As hosts at a swanky charity event held on the sidelines of the Cannes Film Festival, the A-listers’ mission was to drive up the bids on about 10 luxury lots, including a gold-plated bottle of champagne and a monkey-shaped pendant in diamonds and gemstones.
And the celebrity coaxing worked: The Cinema Against AIDS benefit, held Thursday at a luxury hotel in the French Riviera town of Cap d’Antibes, raised $6.7 million (euro5.36 million) for AIDS research.
Guests at the star-studded event, where it seemed that nearly everyone was famous and those that weren’t were at least thin, included actress Naomi Watts, socialite Paris Hilton, perma-tanned Italian designer Giorgio Armani, model Naomi Campbell and Rolling Stone Mick Jagger.
The evening’s entertainment was provided by punk icon Patti Smith and R&B singer Mary J. Blige, who captivated the crowd with her acapella rendition of Led Zeppelin’s “Stairway to Heaven.”

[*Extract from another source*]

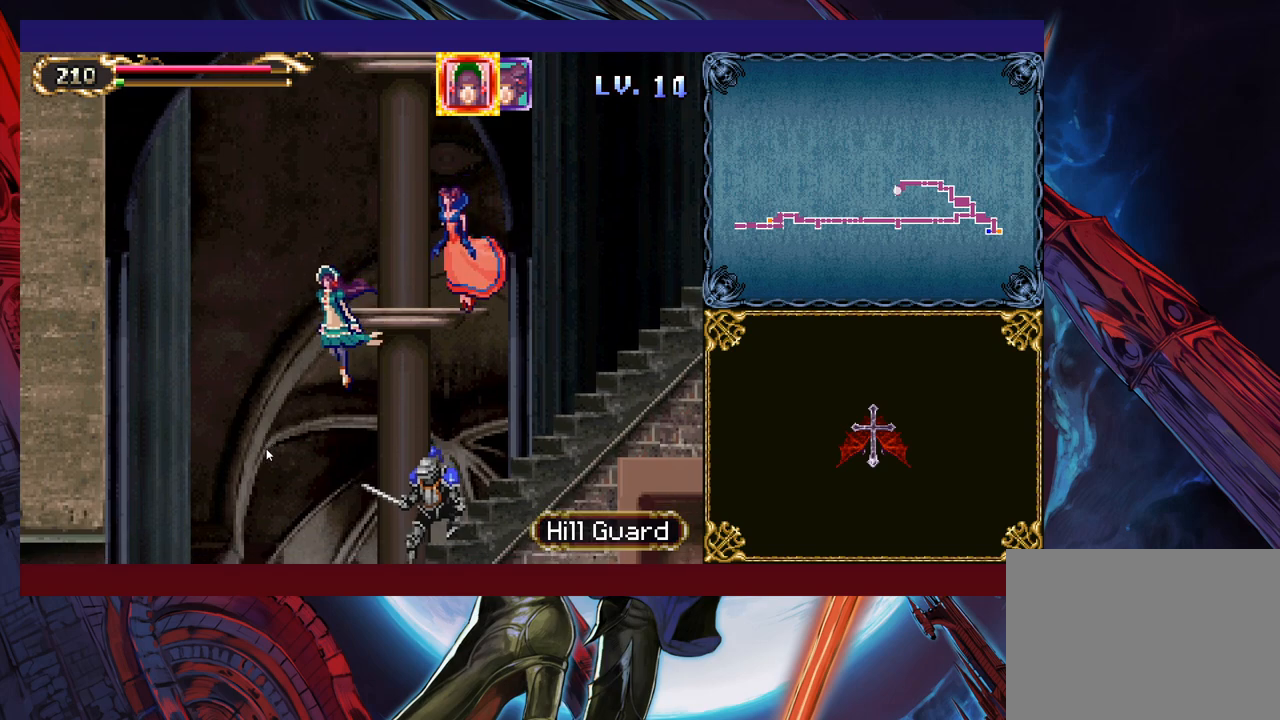
{"buttons": [], "left_stick": "down-left", "right_stick": "center", "events": []}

Sharon Stone usually emcees the annual event, but her shooting schedule prevented her from attending this year’s gala, so other celebrities took turns revving up the crowd. “Gladiator” star Russell Crowe and designer-cum-movie director Tom Ford were among those who took to helped lead the auction.
A feeling of insider camaraderie permeated the event — where a single seat cost $6,000 — and sometimes the teasing got a bit ribald.

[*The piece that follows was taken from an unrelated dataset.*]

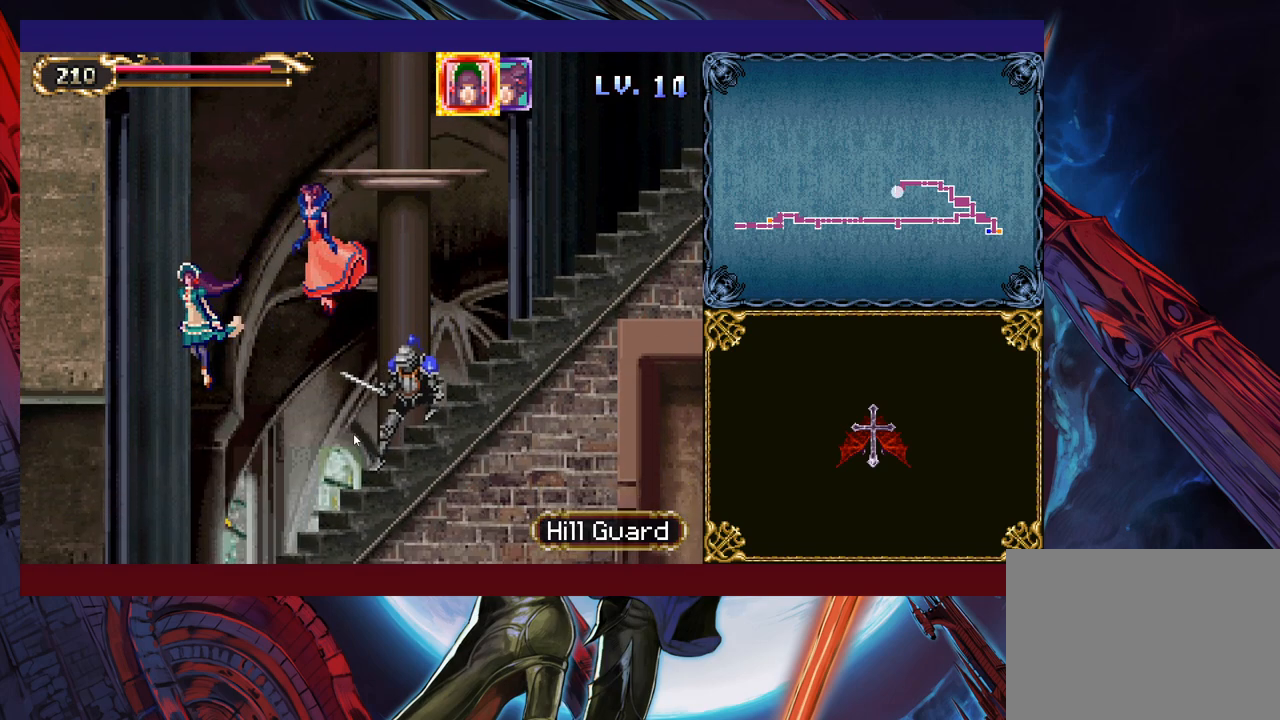
{"buttons": [], "left_stick": "down-left", "right_stick": "center", "events": []}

Following a confusing technical description of the 6-liter bottle of Dom Perignon, Michele Williams told the crowd: “If you know what that word is, you’re rich enough to buy it.”
And someone was: The champagne fetched $80,000.
Other high-fetching lots included a day with former President Bill Clinton, which went for $220,000, and a flight in a fighter jet, which reached $170,000.
Proceeds from the event go to the American Foundation for AIDS Research (amfAR), a nonprofit organization that supports HIV/AIDS research, and the emcees emphasized that the economic crisis has made their bids more crucial than even. Last year, the event brought in just $4.5 million — roughly half the money raised in 2008.
“It’s a hard economy out there and it’s nice to remember that we have to give back,” Weinstein said.